Long Beach multi-family property prices appear to have topped out, according to local real estate professionals specializing in apartments. While rental rates continue to increase, owners who have achieved market-rate rents for their properties aren’t likely to be able to increase rates much more in the coming months, they agreed.

Increasing interest rates are at part in play when it comes to sales price appreciation tempering, according to Steve Bogoyevac, senior managing director of investments for Marcus & Millichap. Due to rising interest rates, “What I could have paid four months ago to get the same [revenue] yield, I could no longer pay that amount anymore,” he said. “I need to get a little better price [on a property] to get the exact same deal.”

Bogoyevac explained that there is a gap between sellers’ expectations and buyers’ – sellers are still pricing properties at the same top of market prices they were achieving before interest rates increased. Sellers are going to have to adjust their pricing to account for increasing interest rates, he said.

Park Broadway, a multi-family residential development by AMLI Residential at 245 W. Broadway, is nearing completion. The 222-unit building is expected to be finished this year. Amenities include a fitness center, roof top deck and club room, bike kitchen and more. Pictured at far left is another residential project, The Pacific, being developed by Sares-Regis Group. It includes 163 apartments, with completion scheduled for next summer. (Photograph by the Business Journal’s Brandon Richardson)

Robert Stepp, founder of Stepp Commercial, also commented on rising interest rates’ impact on the market. “Typically, rising interest rates soften the market, and we’re already seeing this happening,” he said. “The 30-year fixed-rate mortgage is likely to go up to 5.3%, and the 15-year fixed-rate mortgage is expected to rise to 4.7%. So we will most likely continue to see corresponding effects on the market.”

According to Stepp, property values for lower-quality “C-Class” buildings have declined somewhat because buyers are less willing to take a risk on such properties in the current market environment. Meanwhile, “A” and “B” area property values are remaining flat as investors continue to be interested in solid locations with strong rental demand, he noted.

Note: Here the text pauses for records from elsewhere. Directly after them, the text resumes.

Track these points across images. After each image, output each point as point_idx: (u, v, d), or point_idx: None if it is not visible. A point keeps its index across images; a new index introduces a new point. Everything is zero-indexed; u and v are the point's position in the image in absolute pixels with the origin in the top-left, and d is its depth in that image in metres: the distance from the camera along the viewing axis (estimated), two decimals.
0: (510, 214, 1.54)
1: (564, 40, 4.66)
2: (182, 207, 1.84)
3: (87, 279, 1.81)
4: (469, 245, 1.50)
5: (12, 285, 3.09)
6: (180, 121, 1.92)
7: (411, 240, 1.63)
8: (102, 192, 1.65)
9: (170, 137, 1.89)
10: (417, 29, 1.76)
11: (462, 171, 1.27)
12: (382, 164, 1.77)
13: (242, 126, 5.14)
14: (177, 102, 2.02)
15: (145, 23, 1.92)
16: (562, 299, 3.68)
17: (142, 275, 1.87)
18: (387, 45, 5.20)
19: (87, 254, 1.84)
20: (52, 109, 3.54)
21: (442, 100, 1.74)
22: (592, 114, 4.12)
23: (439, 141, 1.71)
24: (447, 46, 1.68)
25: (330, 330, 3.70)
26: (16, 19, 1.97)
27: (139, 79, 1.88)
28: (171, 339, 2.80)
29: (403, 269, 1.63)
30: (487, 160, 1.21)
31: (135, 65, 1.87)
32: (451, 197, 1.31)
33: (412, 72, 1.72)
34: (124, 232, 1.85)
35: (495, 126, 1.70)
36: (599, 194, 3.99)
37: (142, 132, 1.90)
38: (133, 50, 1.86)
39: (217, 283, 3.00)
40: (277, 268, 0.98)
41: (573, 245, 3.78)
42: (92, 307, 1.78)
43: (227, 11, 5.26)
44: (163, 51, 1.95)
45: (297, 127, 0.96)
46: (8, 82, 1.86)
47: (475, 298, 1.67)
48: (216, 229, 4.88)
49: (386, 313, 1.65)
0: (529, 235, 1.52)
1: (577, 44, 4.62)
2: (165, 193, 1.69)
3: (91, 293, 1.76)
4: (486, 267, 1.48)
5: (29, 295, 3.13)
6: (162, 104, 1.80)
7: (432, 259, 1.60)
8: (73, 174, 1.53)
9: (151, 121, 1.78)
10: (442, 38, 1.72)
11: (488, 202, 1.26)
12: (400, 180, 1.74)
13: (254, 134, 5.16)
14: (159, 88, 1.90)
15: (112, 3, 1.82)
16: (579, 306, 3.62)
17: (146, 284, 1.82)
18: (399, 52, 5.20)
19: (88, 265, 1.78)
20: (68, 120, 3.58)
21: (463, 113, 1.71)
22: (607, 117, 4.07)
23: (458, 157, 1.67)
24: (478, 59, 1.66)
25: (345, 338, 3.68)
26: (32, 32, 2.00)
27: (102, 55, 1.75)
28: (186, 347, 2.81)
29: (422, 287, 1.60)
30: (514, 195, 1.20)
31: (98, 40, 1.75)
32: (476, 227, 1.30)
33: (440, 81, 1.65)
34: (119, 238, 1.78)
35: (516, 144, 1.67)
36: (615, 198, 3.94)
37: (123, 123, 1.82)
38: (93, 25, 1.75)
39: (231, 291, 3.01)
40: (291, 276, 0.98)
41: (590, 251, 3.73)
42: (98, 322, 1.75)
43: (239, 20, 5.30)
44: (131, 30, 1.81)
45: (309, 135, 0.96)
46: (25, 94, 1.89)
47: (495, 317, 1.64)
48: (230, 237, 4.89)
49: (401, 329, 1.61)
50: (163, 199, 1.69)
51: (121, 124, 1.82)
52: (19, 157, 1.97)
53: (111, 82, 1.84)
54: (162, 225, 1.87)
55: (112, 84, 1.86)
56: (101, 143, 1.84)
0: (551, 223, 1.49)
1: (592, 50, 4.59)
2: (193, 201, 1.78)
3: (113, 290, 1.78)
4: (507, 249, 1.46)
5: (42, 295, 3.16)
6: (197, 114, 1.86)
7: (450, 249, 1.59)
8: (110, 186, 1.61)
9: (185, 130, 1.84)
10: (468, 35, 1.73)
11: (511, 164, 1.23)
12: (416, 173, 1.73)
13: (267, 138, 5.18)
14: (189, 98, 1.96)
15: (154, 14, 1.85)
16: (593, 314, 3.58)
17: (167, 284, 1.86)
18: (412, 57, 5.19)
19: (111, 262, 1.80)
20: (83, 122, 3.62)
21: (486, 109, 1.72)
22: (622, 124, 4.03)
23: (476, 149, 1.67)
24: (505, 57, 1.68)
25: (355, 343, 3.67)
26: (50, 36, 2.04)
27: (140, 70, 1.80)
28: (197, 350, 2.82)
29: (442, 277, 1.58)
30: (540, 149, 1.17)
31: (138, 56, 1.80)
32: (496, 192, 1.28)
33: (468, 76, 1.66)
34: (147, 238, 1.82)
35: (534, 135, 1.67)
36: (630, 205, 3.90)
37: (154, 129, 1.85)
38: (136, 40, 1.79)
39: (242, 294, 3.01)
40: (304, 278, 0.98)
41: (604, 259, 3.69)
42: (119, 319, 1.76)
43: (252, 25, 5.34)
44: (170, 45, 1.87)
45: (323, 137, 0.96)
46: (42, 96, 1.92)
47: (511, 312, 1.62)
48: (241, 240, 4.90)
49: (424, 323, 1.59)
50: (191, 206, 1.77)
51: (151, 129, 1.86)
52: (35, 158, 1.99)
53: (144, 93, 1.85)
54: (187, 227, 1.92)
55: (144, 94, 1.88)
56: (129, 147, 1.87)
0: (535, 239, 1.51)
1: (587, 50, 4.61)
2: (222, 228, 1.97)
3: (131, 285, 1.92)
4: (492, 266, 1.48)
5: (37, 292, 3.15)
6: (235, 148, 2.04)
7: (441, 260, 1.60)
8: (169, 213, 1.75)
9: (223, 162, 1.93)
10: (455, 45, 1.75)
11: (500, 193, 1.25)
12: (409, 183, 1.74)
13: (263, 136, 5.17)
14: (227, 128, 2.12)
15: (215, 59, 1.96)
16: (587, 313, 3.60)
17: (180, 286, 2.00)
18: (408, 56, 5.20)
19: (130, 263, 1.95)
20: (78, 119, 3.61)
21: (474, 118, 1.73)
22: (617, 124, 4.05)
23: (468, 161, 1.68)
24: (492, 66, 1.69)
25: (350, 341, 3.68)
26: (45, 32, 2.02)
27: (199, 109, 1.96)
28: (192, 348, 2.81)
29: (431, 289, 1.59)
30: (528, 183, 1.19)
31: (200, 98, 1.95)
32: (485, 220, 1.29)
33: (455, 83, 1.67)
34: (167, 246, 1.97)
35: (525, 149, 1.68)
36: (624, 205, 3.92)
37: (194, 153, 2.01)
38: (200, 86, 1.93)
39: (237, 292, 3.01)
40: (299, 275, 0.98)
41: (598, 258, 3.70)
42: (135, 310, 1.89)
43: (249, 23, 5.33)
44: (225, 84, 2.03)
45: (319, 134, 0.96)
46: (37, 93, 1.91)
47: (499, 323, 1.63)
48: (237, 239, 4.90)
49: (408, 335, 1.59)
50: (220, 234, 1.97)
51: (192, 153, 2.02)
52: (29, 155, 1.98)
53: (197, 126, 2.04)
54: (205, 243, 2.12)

Eric Christopher, senior investment adviser with Centennial Advisers, said that investors are becoming more deliberate about buying in “tougher” areas of the city as the rate of return in investment is starting to get crunched. “The market appreciation has topped out, so buyers are being more cautious. Stuff is staying on the market a little longer,” he said. However, he pointed out, “Belmont Shore, Belmont Heights, those things are always going to fly off the shelves quickly. There is always going to be demand for that staple product.”

Bogoyevac said that while he has heard others say that the market is slowing in terms of sales transactions, he has not experienced that in his own work. “I have not seen any slowdown whatsoever. And I had anticipated things slowing down a bit for a variety of reasons, [including] the increased interest rates, the concern of Prop 10 and the concern of rent control in general,” he said. “We put 10 new deals in escrow this month. . . . . Ten is a pretty darn good month.”

The Alamitos is a seven-story, 136-unit condominum development at 101 Alamitos Ave. in the East Village Arts District. The Sares-Regis Group project includes 2,560 square feet of pedestrian-oriented retail and restaurant space. Amenities include a fitness center, rooftop deck and club room, bike kitchen and storage room. (Photograph by the Business Journal’s Brandon Richardson)

Bogoyevac continued, “I kind of suspected there to be a bit of a dip or a slowdown, and people talk like there is one, but we’re not seeing it actually happening. Overall, people still see real estate as a really solid investment.”

While rental rates do continue to rise, those that are already at market rate pricing are increasing at a slower pace than in prior months. “Market rate tenants right now are probably having little to low rental increases, meaning maybe 5% increases,” Bogoyevac said. “But there are still so many apartment buildings in Long Beach that are well under market. We just came from a client meeting where [a property owner] had a vacancy and increased her rent by over 30%, and was easily able to achieve it. Prior to that, that tenant had been in there a long time.”

Stepp said that certain areas of town are experiencing rising rental rates, while other markets are flat. “Rents in Downtown Long Beach and West Long Beach are still rising. According to Stepp Commercial’s research, rents have risen 2.7% since Q1 of 2018, the fastest increase in four consecutive quarters with average rental rates projected to finish at $2,248 by the end of this year,” he said. “Other Long Beach submarkets are telling a different story, with rents remaining relatively flat, between .06% and .08% increases from Q1 2018.”

Stepp speculated that, moving forward, Class A and B rental markets would continue to see demand from buyers, while Class C product would continue to become less desirable as a riskier investment.

Because the demand for housing is so high, Centennial’s Christopher projected that the market will remain solid in terms of investment opportunities next year. “One thing we’re all pretty sure of is interest rates will be higher next year, which will again insert some conservatism into the market,” he said. “I still think it’s going to be a great year to maneuver because the [interest] rates will still be at historic lows although higher than we’ve seen them. They’re trending up, but they’re still well below historic rates.